Ao contrário do que é dito pelas lideranças iraniana e americana o que se passa em Ormuz não é um “fecho” do estreito mas sim um bloqueio naval, primeiro pelo Irão (supostamente limitado aos navios batendo pavilhão ou controlados pelos EUA e por Israel mas estendido, ad lib a quaisquer navios) e agora pelos EUA (contra quaisquer navios provenientes de ou dirigindo-se a portos iranianos, o que não é de todo equivalente a fechar o estreito de Ormuz, estreito que os EUA consideram estar sujeito, por via consuetudinária, ao regime da livre passagem em trânsito). O bloqueio visa reduzir ou eliminar os benefícios que a nação inimiga receba do comércio marítimo, pelo que se estende aos navios de Estados neutrais. A tentativa ou a quebra do bloqueio dá ao Estado bloqueador o direito de apresar os navios e as suas cargas.
O bloqueio naval traduz-se na ameaça ou no uso da força militar por um beligerante para evitar que navios (e aeronaves) de uma nação inimiga ou de Estados neutrais entrem ou saiam de determinados portos, áreas costeiras ou aeroportos controlados pelo inimigo. Os bloqueios navais ocorrem normalmente em situações de beligerância declarada e no decurso de operações militares mas há que ter presentes o longo bloqueio dos EUA a Cuba ou o mais recente à Venezuela, com restrição, em ambos os casos do transporte de hidrocarbonetos. No Golfo Pérsico há memória, durante a guerra entre o Iraque e o Irão (1980-1988), de bloqueios navais declarados por ambos os Estados contra os navios do outro ou contra navios neutrais que escalassem portos do inimigo.

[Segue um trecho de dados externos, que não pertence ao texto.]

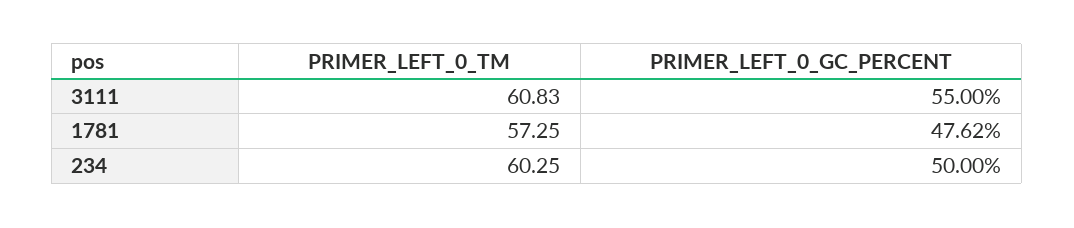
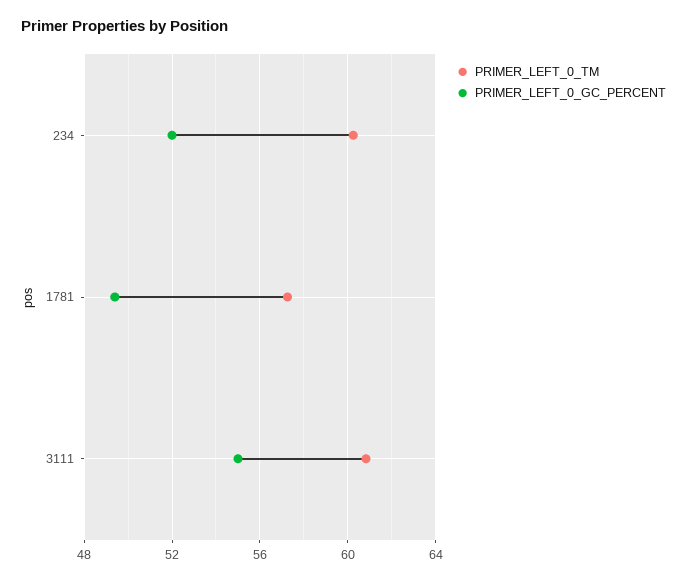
PRIMER_LEFT_0_GC_PERCENT, 1781: 47.62 -> 49.5
PRIMER_LEFT_0_GC_PERCENT, 234: 50 -> 52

O regime da guerra naval, incluindo o bloqueio, resulta da Declaração de Londres de 1909 (Conferência Naval de 1908 e 1909), da prática dos Estados, reunida por vezes em manuais de operações para os comandantes de navios (EUA, Reino Unido, República Federal da Alemanha) e, mais recentemente, e com propósitos codificatórios, do Manual de San Remo sobre o Direito Internacional aplicável aos Conflitos Armados no Mar (1994).
A declaração do bloqueio pelos EUA visa obter um maior envolvimento da China na solução do conflito e forçar o Irão a negociar, na esperança de que a subida de preços do petróleo, gás natural, fertilizantes e hélio não alimente o descontentamento dos eleitores americanos.